I've seen lots of people that run both. You can tuck the harnesses out of the way when you don't need them. A harness is hard to live with on the street, you can't lean forward! As a matter of fact, if you are correctly wearing a 5-point harness, you can't move at all.
I tend to see things the opposite of graewulf on this subject. A harness system is more appropriate for things that involve speed. If you play on really big hills where MULTIPLE rollovers are possible then you need the harness, but rolling off a 4 foot rock ledge at 5mph doesn't really call for a safety-dated NHRA-certified harness system.
If you are going to install a harness, you need to get yourself an NHRA rulebook or look up the rules concerning the correct placement of attachment points. If you install it wrong, the harness itself will hurt you in a crash. Placing the mounts for the shoulder harness at the wrong height or angle can cause severe spine compression followed by permanent paralysis in a frontal impact.

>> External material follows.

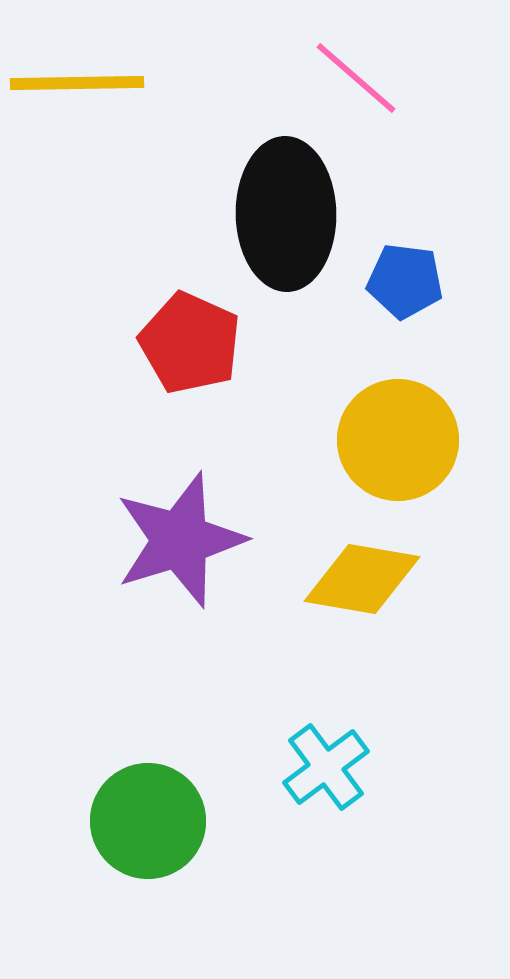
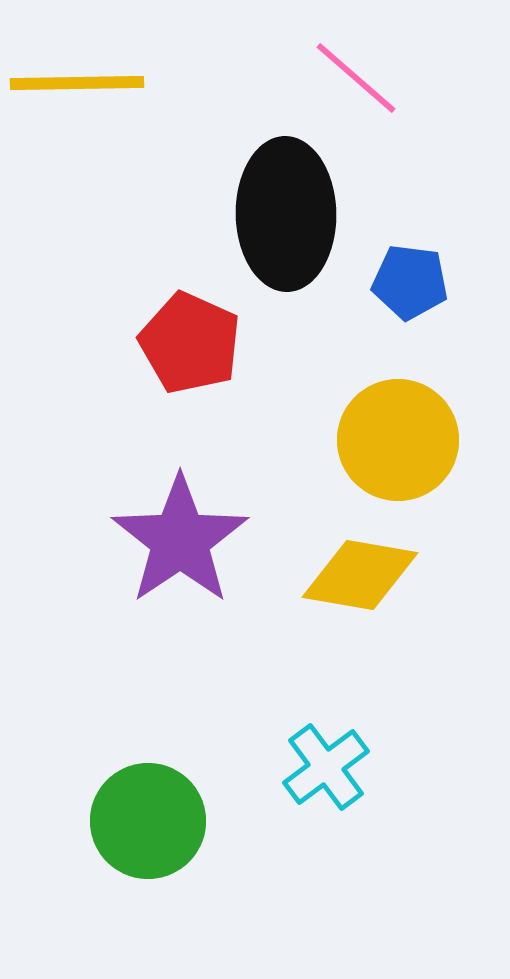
blue pentagon: moved 5 px right, 1 px down
purple star: rotated 17 degrees counterclockwise
yellow diamond: moved 2 px left, 4 px up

Reasonable prices on harnesses can be found at the dragstrip. In order to remain legal, racers have to replace or recertify when the date tag runs out. To them that harness is junk, to a fourwheeler it's as good as new as long as the webbing isn't torn or chaffed. New ones aren't that expensive though, about $130-$140 for two Simpson five-points from Summit, I think. Just make sure they are SFI approved.